そうしてB組の模擬店にやってくると、丸井はわくわくと辺りを見渡したがそこにゆめこの姿はなかった。しかしそれに気付いたのは丸井だけでなくジャッカルも同じで「あれ?ゆめの今当番じゃなかったか?」とポケットからごそごそとシフト表を出して確認した。彼の記憶は正しく、今の時間帯の当番のところにはゆめのゆめこという名前が記されている。
「サービスしてくれよ」なんて丸井に頼まれてしまったジャッカルは、調理担当のゆめこに頼めばなんとかなると思っていたばかりに、彼女の不在は想定外であった。
ちょうど売り子担当の皐月ももの姿を見つけ、ジャッカルはすかさず彼女を呼び止める。
「皐月、ゆめの見なかったか?」
と尋ねると、ももは珍しくにやぁっと怪しく口角を上げた。「な、なんだよ」と不気味がるジャッカルに、彼女はふふふと堪えきれず笑うと、
「ゆめこちゃん、今頃彼氏さんとその辺見て回ってると思うよ」
と言った。"彼氏"というワードに、丸井、ジャッカルは「は!?」と大声を上げ、仁王は彼にしては珍しく驚いたように目を見開いた。「か、彼氏?」と丸井が聞き返すと、ももは「やっぱり丸井くん達も知らなかったんだ」と言った。
彼女の話によると、関西弁のえらいイケメンが突然やって来て、ゆめこを白馬の王子様のごとくさらっていった(ももにはそう見えていた)らしい。

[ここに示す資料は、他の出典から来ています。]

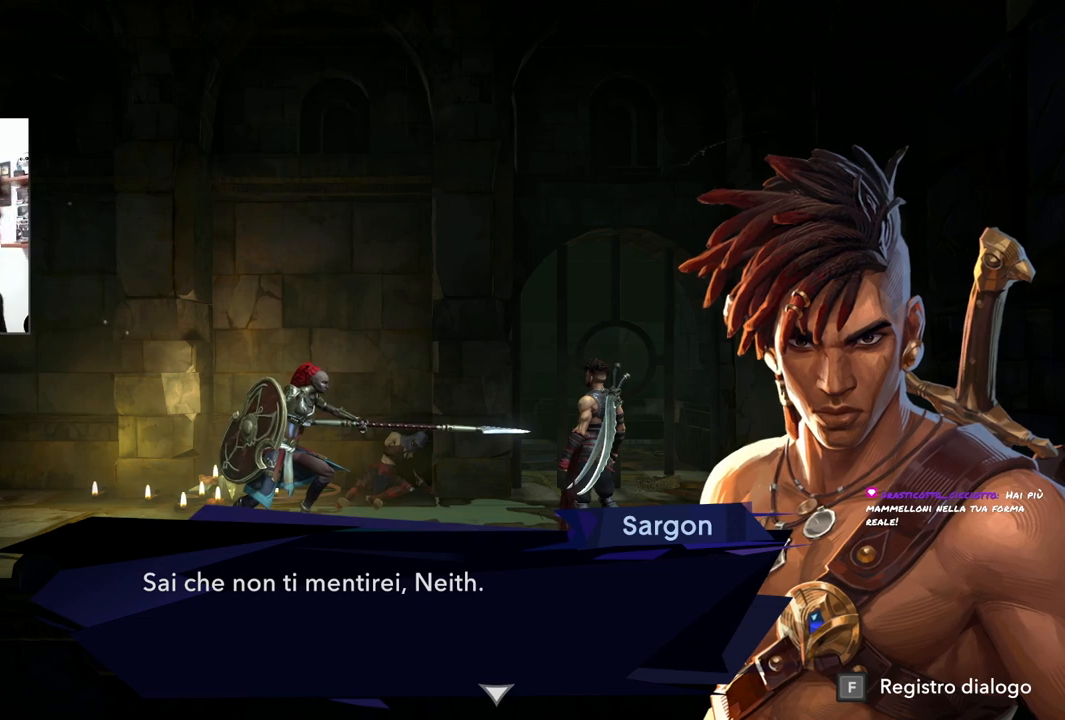
Gameplay with a controller (PlayStation layout); each line is a JSON object with the inputs held at the frame after it (dt_ms = milliseconds from this image to that frame). "events" lists button and stick changes between this image and that frame as [ms after this image, input, new state], when the widget could be followed in between. Not read: L1 R1.
{"dt_ms": 500, "buttons": [], "left_stick": "center", "right_stick": "center", "events": [[83, "CROSS", "down"], [217, "CROSS", "up"]]}
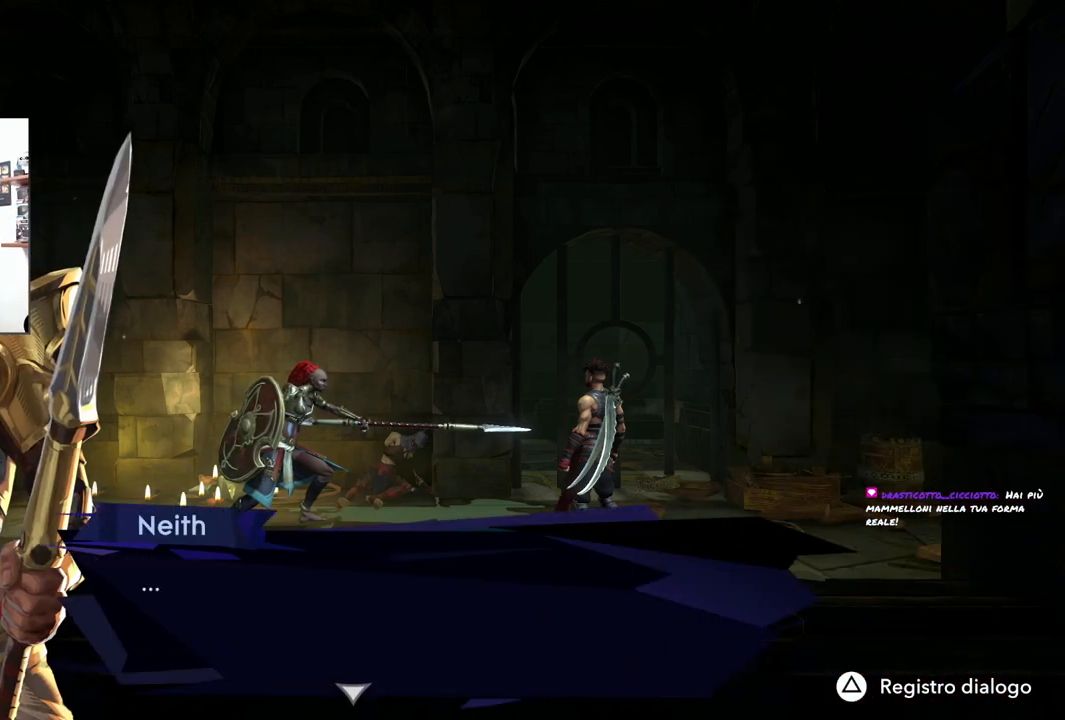
{"dt_ms": 1000, "buttons": [], "left_stick": "center", "right_stick": "center"}
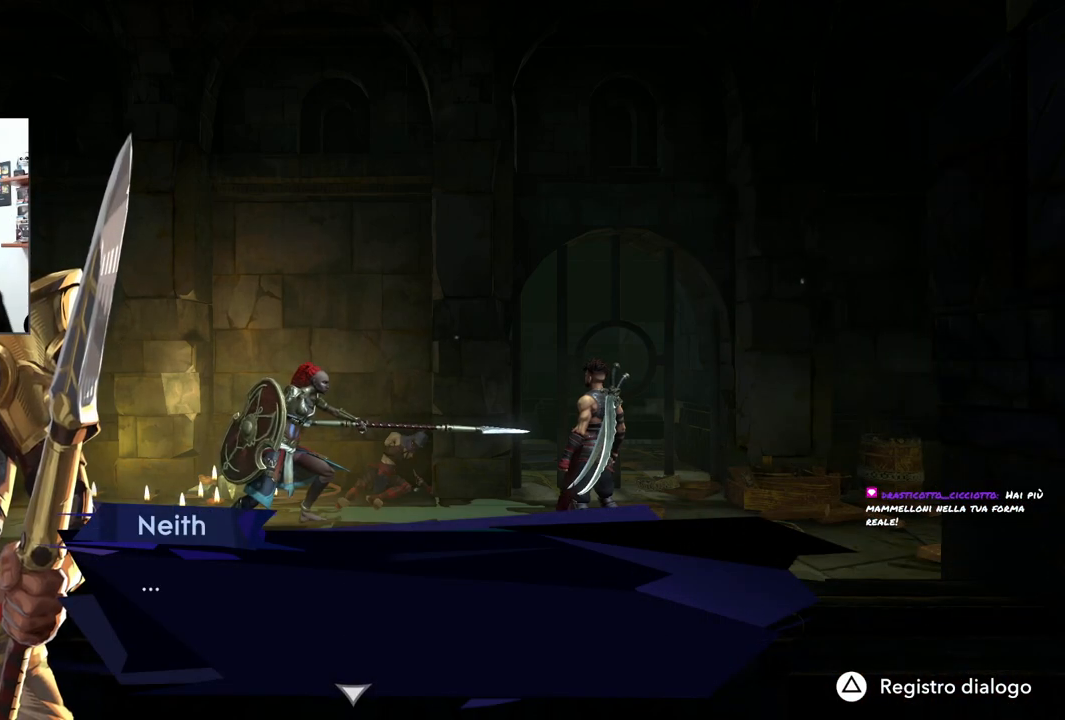
{"dt_ms": 500, "buttons": ["CROSS"], "left_stick": "center", "right_stick": "center", "events": [[483, "CROSS", "down"]]}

3人はしばらくぽかんと口を開けていたが、真っ先に我に返った丸井がハッとしたように口を開いた。
「いや、でもゆめこ彼氏いないって言ってたぜ」
「本人が言ってたから確かだよな?」
「それっていつの情報じゃ?」
「えーっと、確かケーキバイキングでばったり会った時だから・・・」
「三ヶ月前くらいじゃねーか?」
「そう!そのくらい!」
ジャッカルの記憶に、丸井はびしっと人差し指を立てる。
しかしそれを聞いた仁王は口元に手をあてながら、「その間にできたんじゃなか?」と冷静に言った。ぴしりとその場の温度が5℃くらい下がった気がして、ジャッカルは「まさかそんなすぐに出来るか?」とすかさずフォローしたが、丸井の耳には届いていないようだ。俯いて拳をわなわな震わせる丸井に「おい、ブン太・・・」とジャッカルが心配して手を伸ばしかけた時、丸井は「よし!」と大声を出すと勢いよく顔を上げた。
「真実かどうか、確かめに行こうぜい!」
「「・・・は?」」
真剣な表情でそう提案した丸井に、ジャッカルと仁王の間抜けな声が重なる。
「たこ焼きはいいのかよ」
「そんなの食ってる場合じゃねぇ!」
きっぱりと言い切る丸井に、あのブン太が食い気より色気だと?!と残りの二人は衝撃を受ける。走って飛び出していく彼に、仁王はやれやれと肩を竦めながらついていき、ジャッカル「まじかよ」と言うと渋々後を追った。
そうして3人のゆめこ探索は始まった訳だが、立海の校舎はかなり広い。そんなにすぐ見つけられる訳もなく、時間だけが過ぎていき、丸井のイライラは頂点に達していた。
ゆめこ本人にも何度か電話をかけたりメッセージを送ったりしたのだが、彼女はまったく気付いていない。クラスメイトの女の子達に、「戻ってこなくて良し!」などと言われていたゆめこは時間を気にする必要も、ましてや誰かと連絡を取る必要もないと思って、スマホの存在など完全に忘れ去っていたのだ。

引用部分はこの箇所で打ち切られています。